Transcribe every line of the data below word for word, leaving nothing out and changing nothing.
DATA PROVIDED START
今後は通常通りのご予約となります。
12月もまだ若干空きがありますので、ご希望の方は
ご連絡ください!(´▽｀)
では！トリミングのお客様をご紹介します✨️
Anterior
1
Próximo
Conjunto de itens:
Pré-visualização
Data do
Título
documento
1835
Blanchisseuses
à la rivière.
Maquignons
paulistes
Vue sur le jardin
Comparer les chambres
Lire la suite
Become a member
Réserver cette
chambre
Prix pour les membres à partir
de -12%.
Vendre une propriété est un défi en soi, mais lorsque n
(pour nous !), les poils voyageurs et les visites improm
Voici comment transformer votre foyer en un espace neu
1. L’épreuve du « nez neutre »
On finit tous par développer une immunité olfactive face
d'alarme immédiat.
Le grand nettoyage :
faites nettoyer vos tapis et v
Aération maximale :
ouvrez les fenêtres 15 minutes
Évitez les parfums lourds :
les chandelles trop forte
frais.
DATA PROVIDED END
# OUTPUT FOR THIS EXERCISE
今後は通常通りのご予約となります。
12月もまだ若干空きがありますので、ご希望の方は
ご連絡ください!(´▽｀)
では！トリミングのお客様をご紹介します✨️
Anterior
1
Próximo
Conjunto de itens:
Pré-visualização
Data do
Título
documento
1835
Blanchisseuses
à la rivière.
Maquignons
paulistes
Vue sur le jardin
Comparer les chambres
Lire la suite
Become a member
Réserver cette
chambre
Prix pour les membres à partir
de -12%.
Vendre une propriété est un défi en soi, mais lorsque n
(pour nous !), les poils voyageurs et les visites improm
Voici comment transformer votre foyer en un espace neu
1. L’épreuve du « nez neutre »
On finit tous par développer une immunité olfactive face
d'alarme immédiat.
Le grand nettoyage :
faites nettoyer vos tapis et v
Aération maximale :
ouvrez les fenêtres 15 minutes
Évitez les parfums lourds :
les chandelles trop forte
frais.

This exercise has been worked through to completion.